First, unarguably, this PMO is a reflection, and has the unmistakable stamp, of India’s first presidential prime minister, Narendra Modi. The campaign he led was a remarkable success. It was a presidential campaign and as such it is no surprise that the broad complexion of the PMO is of a strong and presidential one that excels in driving the ministries to perform.
One example alone would drive home the point of the benefits of the PM’s strong, authentic leadership. His global outreach is not just giving India the moral high ground abroad, which has significant benefits at the global roundtable, but is also powering economic diplomacy of a rare kind. It is hardly known that the Rs 90,000-crore Ahmedabad-Mumbai High Speed Rail Link is happening as a result of a loan at 0.1 per cent interest over a 50-year time period from Japan, and this is because of the personal relationship that the PM fostered with the Japanese!
Second, for the first time ever, the PMO is a collection of officers and private sector staff of extraordinarily high integrity—high performers who bring to the table skills that are mutually exclusive but collectively exhaustive. Each has been handpicked for a certain skill or specialised knowledge and given the freedom to conceive and deliver. So, while the PM paints the big picture, takes quick decisions and debottlenecks obdurate ministries (and ministers), the officers build consensus and persuade the ministries to own projects and deliver. These are all firsts for any PMO ever. PMOs in the past have usually followed the bell curve when it comes to officers, but in this one, almost all of them exceed it.

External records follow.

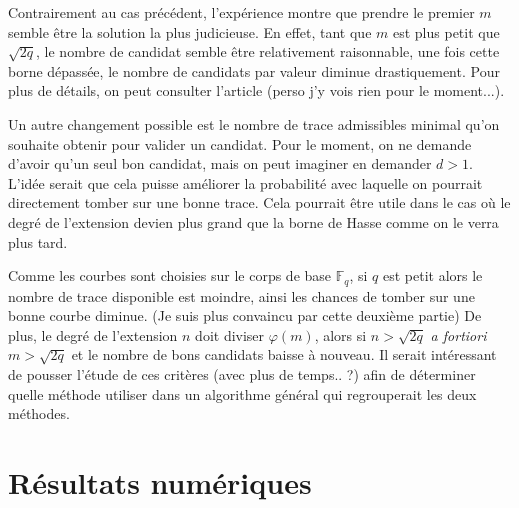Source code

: \documentclass[a4paper]{article} %
\numberwithin{section}{part}
\numberwithin{equation}{section}
\newcommand\GF[1]{\mathbb{F}_{#1}}
\begin{document}
\begin{rem}
Contrairement au cas précédent, l'expérience montre que prendre le premier $m$ 
semble être la solution la plus judicieuse. En effet, tant que $m$ est plus 
petit que $\sqrt{2q}$, le nombre de candidat semble être relativement 
raisonnable, une fois cette borne dépassée, le nombre de candidats par valeur 
diminue drastiquement. Pour plus de détails, on peut consulter l'article 
\cite{CasHen} (perso j'y vois rien pour le moment...).\par
Un autre changement possible est le nombre de trace admissibles minimal qu'on
souhaite obtenir pour valider un candidat. Pour le moment, on ne demande d'avoir
qu'un seul bon candidat, mais on peut imaginer en demander $d>1$. 
L'idée serait que cela puisse améliorer la probabilité avec laquelle on pourrait
directement tomber sur une bonne trace. Cela pourrait être utile dans le cas où
le degré de l'extension devien plus grand que la borne de Hasse comme on le
verra plus tard.\par
Comme les courbes sont choisies sur le corps de base $\GF{q}$, si $q$ est petit
alors le nombre de trace disponible est moindre, ainsi les chances de tomber sur
une bonne courbe diminue. (Je suis plus convaincu par cette deuxième partie) 
De plus, le degré de l'extension $n$ doit diviser $\varphi(m)$, alors si $n > 
\sqrt{2q}$ \emph{a fortiori} $m >\sqrt{2q}$ et le nombre de bons candidats 
baisse à nouveau. Il serait intéressant de pousser l'étude de ces critères 
(avec plus de temps.. ?) afin de déterminer quelle méthode utiliser dans un 
algorithme général qui regrouperait les deux méthodes.
\end{rem}

\section{Résultats numériques}
%
%
%
%
\end{document}
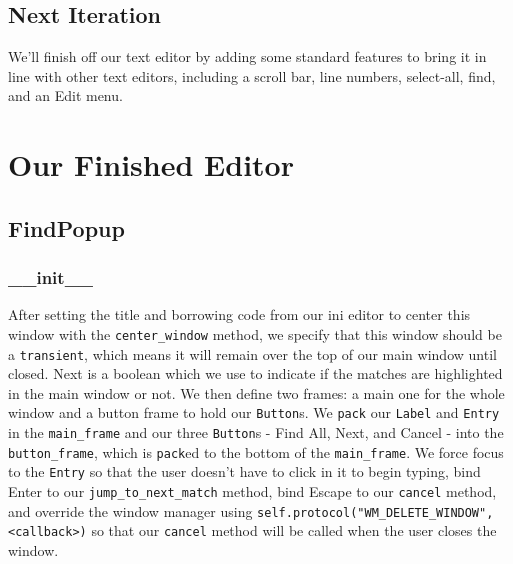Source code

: \documentclass[a4paper,11pt,openany]{book}
\begin{document}
\subsection{Next Iteration}
We'll finish off our text editor by adding some standard features to bring it in line with other text editors, including a scroll bar, line numbers, select-all, find, and an Edit menu. 

\newpage

\section{Our Finished Editor}



\subsection{FindPopup}

\subsubsection{\_\_init\_\_}

After setting the title and borrowing code from our ini editor to center this window with the \lstinline[columns=fixed]{center_window} method, we specify that this window should be a \lstinline[columns=fixed]{transient}, which means it will remain over the top of our main window until closed. Next is a boolean which we use to indicate if the matches are highlighted in the main window or not. We then define two frames: a main one for the whole window and a button frame to hold our \lstinline[columns=fixed]{Button}s. We \lstinline[columns=fixed]{pack} our \lstinline[columns=fixed]{Label} and \lstinline[columns=fixed]{Entry} in the \lstinline[columns=fixed]{main_frame} and our three \lstinline[columns=fixed]{Button}s - Find All, Next, and Cancel - into the \lstinline[columns=fixed]{button_frame}, which is \lstinline[columns=fixed]{pack}ed to the bottom of the \lstinline[columns=fixed]{main_frame}. We force focus to the \lstinline[columns=fixed]{Entry} so that the user doesn't have to click in it to begin typing, bind Enter to our \lstinline[columns=fixed]{jump_to_next_match} method, bind Escape to our \lstinline[columns=fixed]{cancel} method, and override the window manager using \lstinline[columns=fixed]{self.protocol("WM_DELETE_WINDOW", <callback>)} so that our \lstinline[columns=fixed]{cancel} method will be called when the user closes the window. 
\end{document}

Third, almost every single officer in the PMO is like electricity, invisible but indispensable, and they are on all the time. Each one has performed exceptionally, and that should be recognised and quietly appreciated.

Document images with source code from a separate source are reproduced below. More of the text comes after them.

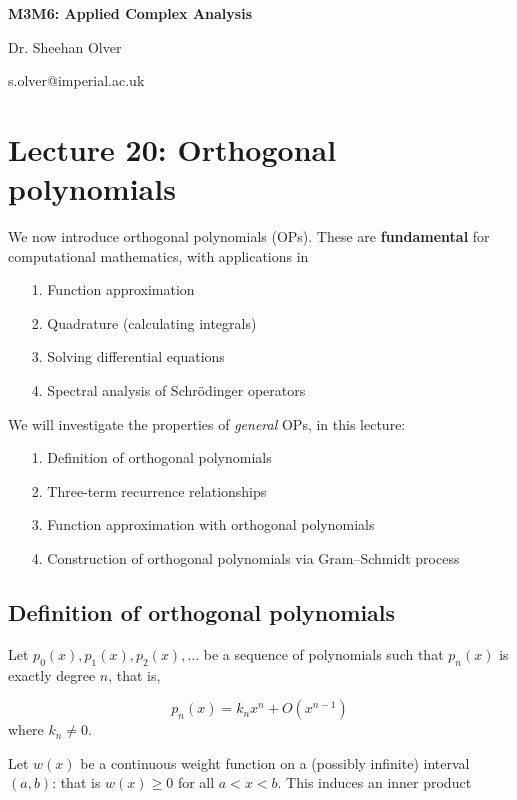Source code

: \documentclass[12pt,a4paper]{article}
\def\endash{–}
\begin{document}
\textbf{M3M6: Applied Complex Analysis}

Dr. Sheehan Olver

s.olver@imperial.ac.uk

\section{Lecture 20: Orthogonal polynomials}
We now introduce orthogonal polynomials (OPs). These are \textbf{fundamental} for computational mathematics, with applications in

\begin{itemize}
\item[1. ] Function approximation


\item[2. ] Quadrature (calculating integrals)


\item[3. ] Solving differential equations


\item[4. ] Spectral analysis of Schrödinger operators

\end{itemize}
We will investigate the properties of \emph{general} OPs, in this lecture:

\begin{itemize}
\item[1. ] Definition of orthogonal polynomials


\item[2. ] Three-term recurrence relationships


\item[3. ] Function approximation with orthogonal polynomials    


\item[4. ] Construction of orthogonal polynomials via Gram\ensuremath{\endash}Schmidt process    

\end{itemize}
\subsection{Definition of orthogonal polynomials}
Let $p_0(x),p_1(x),p_2(x),\ensuremath{\dots}$ be a sequence of polynomials such that $p_n(x)$ is exactly degree $n$, that is,

\[
p_n(x) = k_n x^n + O(x^{n-1})
\]
where $k_n \neq 0$.

Let $w(x)$ be a continuous weight function on a (possibly infinite) interval $(a,b)$: that is $w(x) \geq 0$ for all $a < x < b$.  This induces an inner product
\end{document}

Principal secretary to prime minister Nripendra Mishra, 72, works 24x7x365—untiringly, more than most officers half his age. His strengths are his ability to bang heads inside a room and take quick decisions on file. For example, in a matter of four meetings, he restarted the famous Enron power project by getting RGPPL, railways, power ministry and the Maharashtra government to come on one page. Today, the plant produces 500 MW. More importantly, this prevented IDBI and SBI loans of over Rs 5,000 crore from becoming NPAs!
It took the PMO just four meetings to restart the Enron power project by getting RGPPL, railways, power ministry and Maharashtra on one page.
Additional principal secretary P.K. Mishra, regarded as the PM’s alter ego, and additional secretary Bhaskar Khulbe make a kind of Kohli-Gayle partnership, where the latter is the resident Wikipedia on everything human resources. They do what Jim Collins called “Get the wrong people off the bus, get the right people on the bus”. Their unique 360-degree multi-source feedback model is exceptional and has led to another major achievement of this government: almost zero corruption in high places. Be it government or judiciary or defence or PSUs or banks or the CBI, they have ensured officials of integrity and competence occupy key decision-making positions, leading to a massive clean-up of large procurements. For the first time, officials sitting anywhere in India can aspire for key positions, without need for patronage. They have been wringing out corruption like muck from a dirty towel and this government has not got as much credit for eradicating corruption as the preceding ones got criticism for the corruption.
T.V. Somanathan, A.K. Sharma, Tarun Bajaj, Anurag Jain and Debashree Mukherjee form the brains trust of the PMO. Their exceptional intellect and attention to detail powers the PMO’s ideas, coordination among ministries and outstanding execution.